Why doesn’t it use the include? method of the Array? (way faster and
doesn’t need db queries at all, since the association is already
loaded.) Why does it need its own include? method?

Presumably the association isn’t actually loaded - the code in
association_collection.rb checks for that and uses Array#include? if
the association is loaded (at least that is the intent).

The key thing is that active record doesn’t know ahead of time if you
are going to do this once (in which case loading 1000 objects just to
do this test would be wasteful) or if you are going to loop over a
long list of products in which case not loading the array is
wasteful). You can however (as you have found) force AR to go down the
more efficient route (but yes, it would be nicer if it was better at
guessing what you wanted to do).

Fred

so basically it’s the same 1+N query problem we face when we try to
access attributes of an associated object when we iterate through the
collection of the parent. but that one does have a solution, if you
include the associated model in the original query. (eager loading
associations)

for post in Post.find(:all, :include => :author) # 2 db queries)
p post.author.name #no db query
end

but in case of object.collections, AR caches the association
automatically like:

project.milestones # fetches milestones from the database
project.milestones.size # uses the milestone cache
project.milestones.empty? # uses the milestone cache
project.milestones(true).size # fetches milestones from the database
project.milestones # uses the milestone cache

So technically AR should know that the associated objects are loaded
already (and cached) so the include? method should use the faster
Array#include? method instead of AssociationCollection#inlcude? or to be
more accurate #exists? method, right?

project.milestones.include?(milestone) #should be fetched from cache
too, no db query should be needed)

It seems that it’s programmed in the framework, but for some reason in
my example it’s always getting the result from the database instead of
the already loaded association cache.

Why is that?

Thanks,
Mark

Optimization really depends on the developer.

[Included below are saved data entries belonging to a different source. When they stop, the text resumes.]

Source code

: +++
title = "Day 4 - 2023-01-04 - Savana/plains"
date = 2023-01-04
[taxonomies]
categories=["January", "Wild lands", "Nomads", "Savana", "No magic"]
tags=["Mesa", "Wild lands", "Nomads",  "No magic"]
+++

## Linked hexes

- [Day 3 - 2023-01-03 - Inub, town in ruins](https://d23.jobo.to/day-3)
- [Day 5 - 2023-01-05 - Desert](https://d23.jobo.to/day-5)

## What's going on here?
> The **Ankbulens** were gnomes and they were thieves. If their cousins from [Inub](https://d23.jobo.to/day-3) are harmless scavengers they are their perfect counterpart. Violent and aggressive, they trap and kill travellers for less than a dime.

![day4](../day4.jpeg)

The ORM framework has
limitations. You could move the fetch outside the loop and use
specific fields to reduce memory usage as well. For example
(illustrative)
<% avail_category_ids = @product.categories.all(:select => “id”).map{|
category| category.id})
Category.all(:select => “id”).map{|category| category.id} do |
category| %>
<%= check_box_tag “product[category_ids][]”, category.id,
avail_category_ids.include?(category.id) %>
<% end %>

On Aug 3, 9:28 pm, Mark R. [email protected] wrote:

project.milestones # fetches milestones from the database
project.milestones.size # uses the milestone cache
project.milestones.empty? # uses the milestone cache
project.milestones(true).size # fetches milestones from the database
project.milestones # uses the milestone cache

Actually that’s not quite true: project.milestones does nothing
(except possibly create an instance of AssociationCollection. In the
console it looks like this loads the array but this is only because
the console calls #inspect to display it (which causes it to be
loaded). project.milestones.size will do a count(*) as will .empty?
unless something else had caused the association to be loaded.

my example it’s always getting the result from the database instead of
the already loaded association cache.

Why is that?

I suspect that the association cache isn’t actually loaded but without
seeing what you’re doing this is mere speculation.